Mikołaj Trzaska Ircha Clarinet Quartet – Black Bones (2014)

Mikołaj Trzaska Ircha Clarinet Quartet

Mikołaj Trzaska - Bb metal & bass clarinets
Michał Górczyński - Bb & bass clarinets
Paweł Szamburski - Bb & bass clarinets
Wacław Zimpel - Bb, alto & bass clarinets


Black Bones

KILOGRAM 031

By Adam Baruch

This is the fourth album by the iconic Polish clarinet quartet Ircha, led by Mikołaj Trzaska and also including Michał Górczyński, Paweł Szamburski and Wacław Zimpel. These four players are all ensemble leaders on they own right and are among the undisputed leaders of the avant-garde Polish Jazz/Improvised Music scene in the last decade. But above all they are superbly talented musicians and creative personalities, who turn Ircha into a supergroup of legendary proportions. This album is in fact a twin album, not a 2 CD album, but two separately packaged albums recorded just three months apart, one in a studio and the other one live, presenting almost completely different musical material.

The studio album presents thirteen pieces (collected into ten tracks), some traditional Sephardic and Hasidic Jewish songs, others composed by Trzaska and yet others composed by the quartet. The live album presents also thirteen pieces (collected into eight tracks), with just a few of them being the same ones as those on the studio album, also being traditional Jewish songs, others composed by Trzaska or by the quartet. The live album was recorded at the Falenica (a Warsaw suburb) train station, during a concert I had the immense pleasure to attend and meet Mikołaj and the quartet in person for the first time. My warm applause is therefore captured for posterity on that album.

Although including only clarinets, Ircha is capable of producing an almost symphonic wall of sound, which can be immensely impressive. The various clarinets cover a wide range of the audible spectrum and compliment each other beautifully. The overall sound produced by Ircha is therefore a completely unique and incomparable sonic experience, which combined with the deeply spiritual music, has an overwhelming impression on the listener, reaching deeply into the soul and completely transfixing the mind.

Of course the music of Ircha is also a symbol of the rebirth of Jewish music in Poland, where it originally existed for almost a millennium, before being eradicated by the Holocaust. The fact that Polish musicians, regardless of the fact if they have a Jewish background or not, take traditional Jewish music into the next millennium, and into a new dimension, is truly astounding and uplifting. The entire phenomenon, which involves a surprisingly large group of Polish musicians, many of them from the Jazz idiom, is simply miraculous. There is no doubt that Ircha is amongst the cream of the crop of these musicians/ensembles, and perhaps the most important amongst them aesthetically and artistically.

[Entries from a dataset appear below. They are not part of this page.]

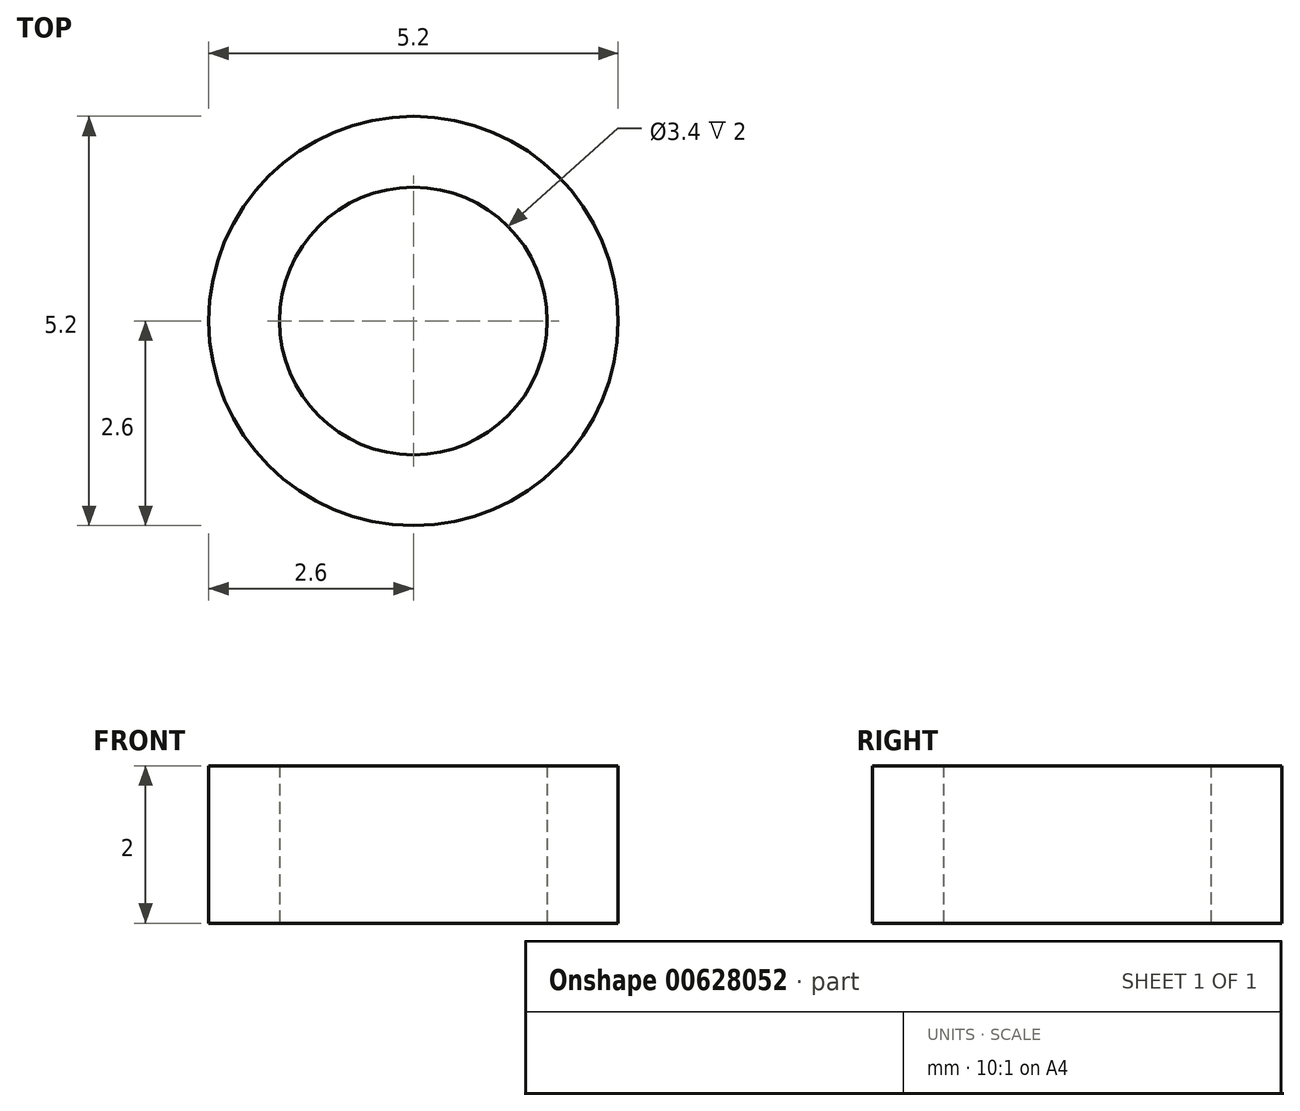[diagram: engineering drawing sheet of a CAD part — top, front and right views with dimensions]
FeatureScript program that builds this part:
annotation { "Feature Type Name" : "Feature", "Feature Type Description" : "" }
export const myFeature = defineFeature(function(context is Context, id is Id, definition is map)
    precondition{}
    {
        {
            var Q0;
            Q0=qCreatedBy(makeId("Top.planeOp"),FACE);
            var sketch = newSketch(context, id + "F0", { "sketchPlane" : qUnion([Q0])});
            skCircle(sketch, "E0", {"center": v(0, 0) * mm, "radius": 1.7 * mm});
            skCircle(sketch, "E1", {"center": v(0, 0) * mm, "radius": 2.6 * mm});
            skSolve(sketch);
        }
        {
            var Q0;
            Q0=makeQuery(id+"F0.imprint","IMPRINT",FACE,{"disambiguationData":[TD([[makeQuery(id+"F0.imprint","IMPRINT",EDGE,{"derivedFrom":sQuery(id+"F0.wireOp",EDGE,"E0")}),-1.0]])]});
            extrude(context, id + "F1", {"entities" : qUnion([Q0]), "depth" : 2 * mm, "offsetDistance" : 25 * mm});
        }
    });
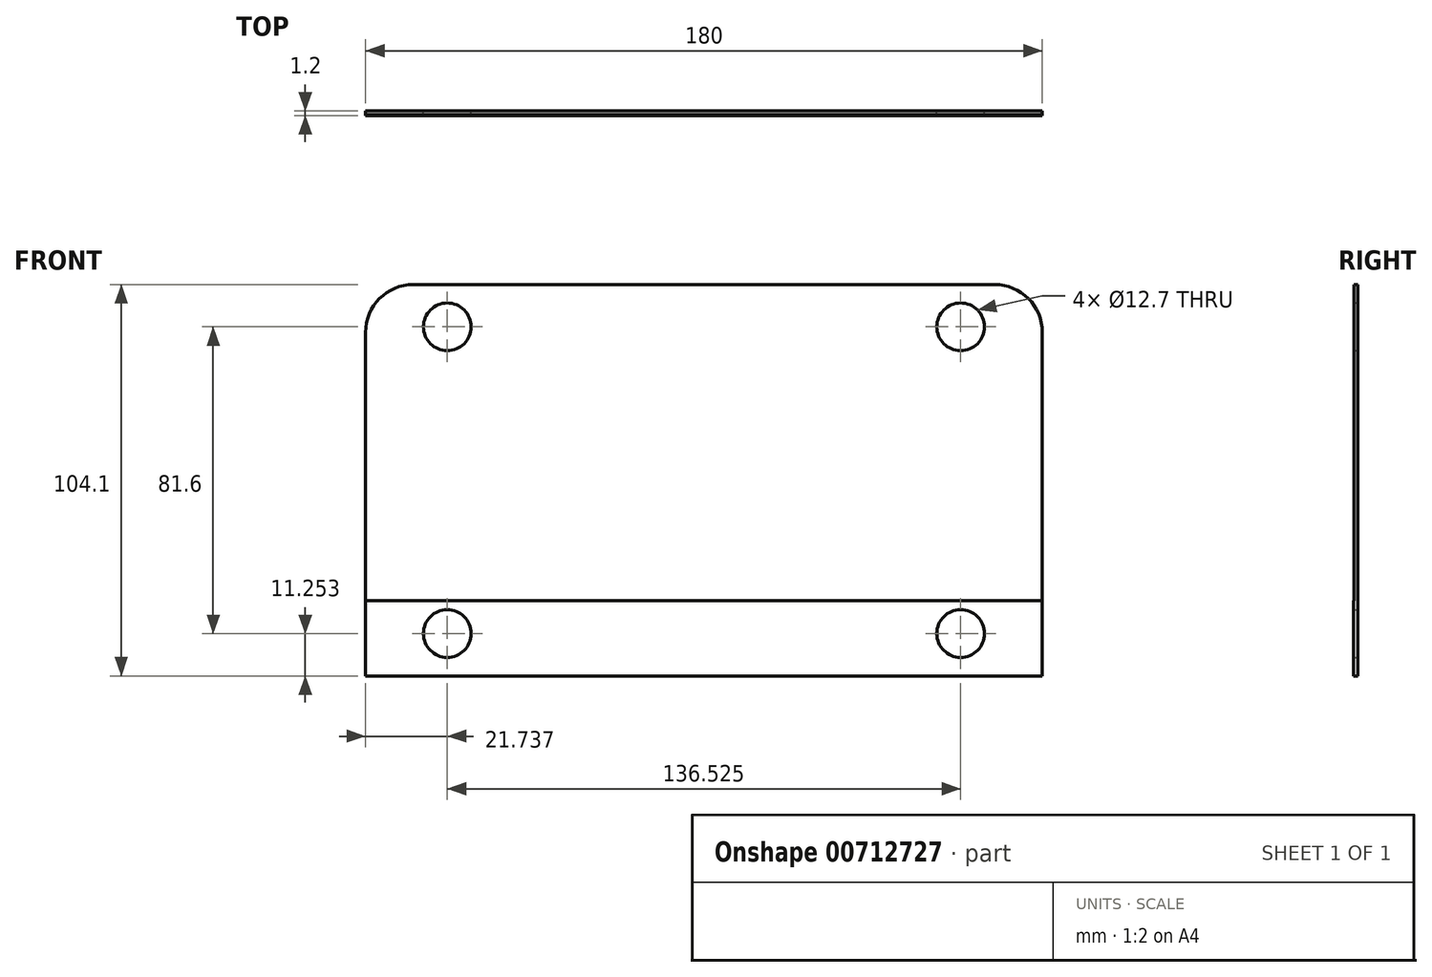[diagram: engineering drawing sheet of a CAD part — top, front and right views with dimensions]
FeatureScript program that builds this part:
annotation { "Feature Type Name" : "Feature", "Feature Type Description" : "" }
export const myFeature = defineFeature(function(context is Context, id is Id, definition is map)
    precondition{}
    {
        {
            var Q0;
            Q0=qCreatedBy(makeId("Front.planeOp"),FACE);
            var sketch = newSketch(context, id + "F0", { "sketchPlane" : qUnion([Q0])});
            skLineSegment(sketch, "E0", {"start": v(-77.3, 78) * mm, "end": v(77.3, 78) * mm});
            skLineSegment(sketch, "E1", {"start": v(-90, -26.1) * mm, "end": v(-90, 65.3) * mm});
            skLineSegment(sketch, "E2", {"start": v(90, 65.3) * mm, "end": v(90, -26.1) * mm});
            skCircle(sketch, "E3", {"center": v(-68.26, 66.75) * mm, "radius": 6.35 * mm});
            skCircle(sketch, "E4", {"center": v(68.26, 66.75) * mm, "radius": 6.35 * mm});
            skArc(sketch, "E5", {"start": v(-77.3, 78) * mm, "mid": v(-86.28, 74.28) * mm, "end": v(-90, 65.3) * mm});
            skArc(sketch, "E6", {"start": v(90, 65.3) * mm, "mid": v(86.28, 74.28) * mm, "end": v(77.3, 78) * mm});
            skLineSegment(sketch, "E7", {"start": v(-90, -26.1) * mm, "end": v(90, -26.1) * mm});
            skLineSegment(sketch, "E8", {"start": v(0, 78) * mm, "end": v(0, 44.35) * mm, "construction": true});
            skLineSegment(sketch, "E9", {"start": v(0, 0) * mm, "end": v(0, -26.1) * mm, "construction": true});
            skLineSegment(sketch, "E10", {"start": v(0, 44.35) * mm, "end": v(-90, 44.35) * mm, "construction": true});
            skLineSegment(sketch, "E11", {"start": v(0, 44.35) * mm, "end": v(90, 44.35) * mm, "construction": true});
            skCircle(sketch, "E12", {"center": v(-68.26, -14.85) * mm, "radius": 6.35 * mm});
            skCircle(sketch, "E13", {"center": v(68.26, -14.85) * mm, "radius": 6.35 * mm});
            skLineSegment(sketch, "E14", {"start": v(-68.26, 66.75) * mm, "end": v(-68.26, 78) * mm, "construction": true});
            skLineSegment(sketch, "E15", {"start": v(-68.26, -14.85) * mm, "end": v(-68.26, -26.1) * mm, "construction": true});
            skSolve(sketch);
        }
        {
            var Q0;
            Q0=qSketchRegion(id+"F0",true);
            extrude(context, id + "F1", {"entities" : qUnion([Q0]), "depth" : 1 * mm, "offsetDistance" : 25 * mm});
        }
        {
            var Q0;
            Q0=makeQuery(id+"F1.opExtrude","CAP_FACE",FACE,{"disambiguationData":[OSD([sQuery(id+"F0.wireOp",EDGE,"E0"),sQuery(id+"F0.wireOp",EDGE,"E1"),sQuery(id+"F0.wireOp",EDGE,"E2"),sQuery(id+"F0.wireOp",EDGE,"E3"),sQuery(id+"F0.wireOp",EDGE,"E4"),sQuery(id+"F0.wireOp",EDGE,"E5"),sQuery(id+"F0.wireOp",EDGE,"E6"),sQuery(id+"F0.wireOp",EDGE,"E7"),sQuery(id+"F0.wireOp",EDGE,"E12"),sQuery(id+"F0.wireOp",EDGE,"E13")])],"isStart":false});
            var sketch = newSketch(context, id + "F2", { "sketchPlane" : qUnion([Q0])});
            skLineSegment(sketch, "E16", {"start": v(-90, -26.1) * mm, "end": v(-90, -6.1) * mm});
            skLineSegment(sketch, "E17", {"start": v(-90, -6.1) * mm, "end": v(90, -6.1) * mm});
            skLineSegment(sketch, "E18", {"start": v(90, -6.1) * mm, "end": v(90, -26.1) * mm});
            skLineSegment(sketch, "E19", {"start": v(90, -26.1) * mm, "end": v(-90, -26.1) * mm});
            skCircle(sketch, "E20.0", {"center": v(-68.26, -14.85) * mm, "radius": 6.35 * mm});
            skCircle(sketch, "E21.0", {"center": v(68.26, -14.85) * mm, "radius": 6.35 * mm});
            skSolve(sketch);
        }
        {
            var Q0;
            Q0 = qSketchRegion(id + "F2", true);
            extrude(context, id + "F3", {"entities" : qUnion([Q0]), "operationType" : NewBodyOperationType.ADD, "depth" : .2 * mm, "offsetDistance" : 25 * mm});
        }
    });
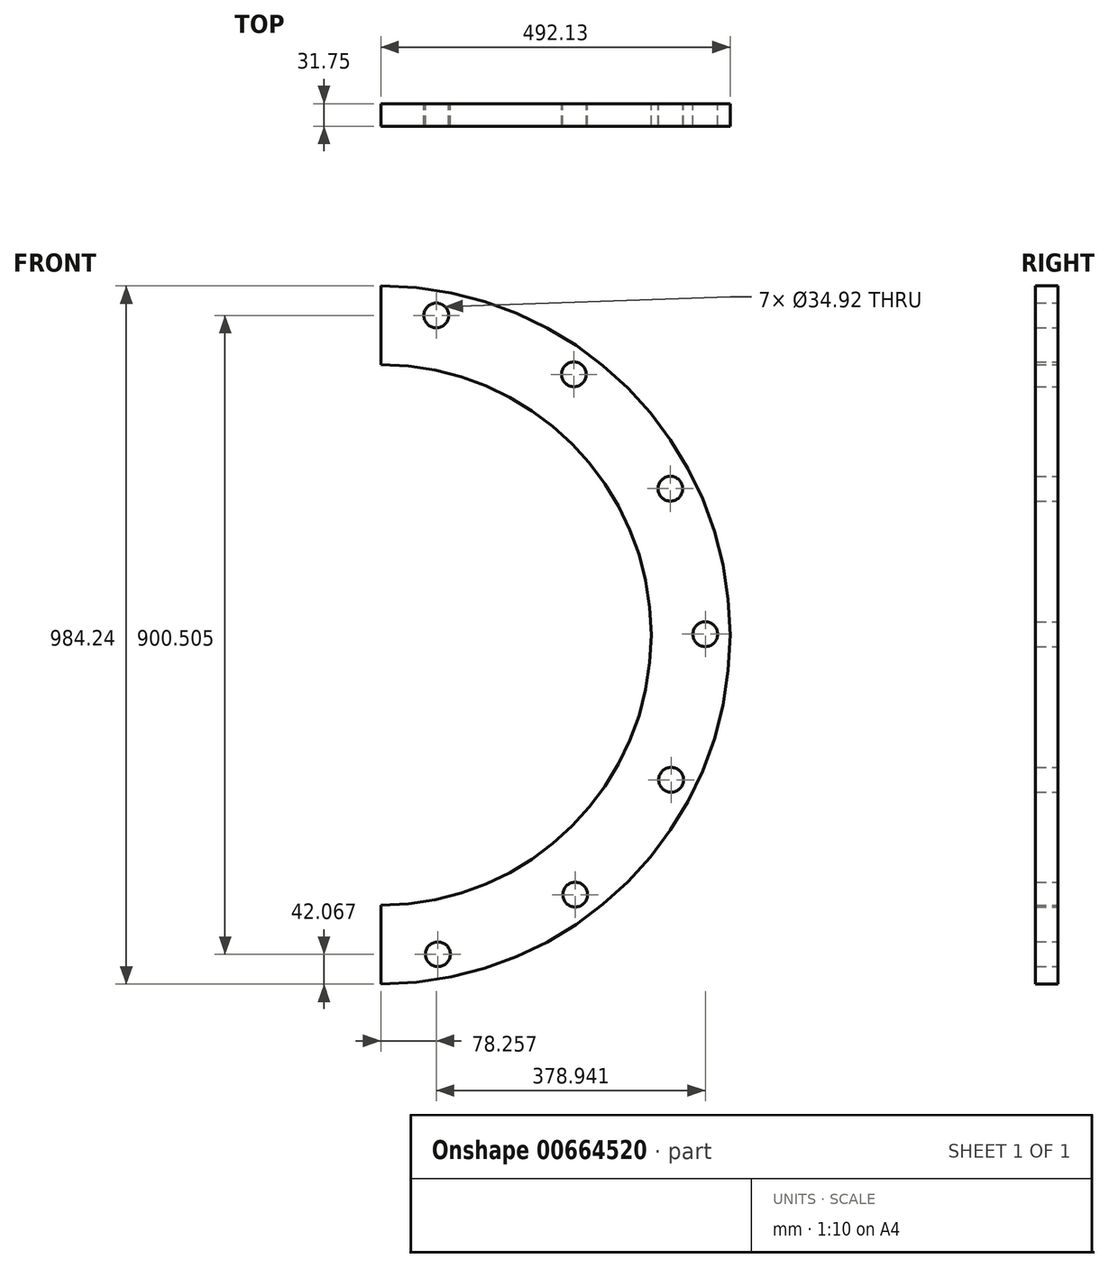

The music of Ircha is a bridge between styles and cultures, freedom and discipline, emotion and intellect. Such a complex arsenal of stimuli is able to reach a diverse public, from many different backgrounds, ages and personal tastes, and this is its true forte. This is why each and every listener of their music receives a different input and generates a different reaction; exactly what great Art is all about.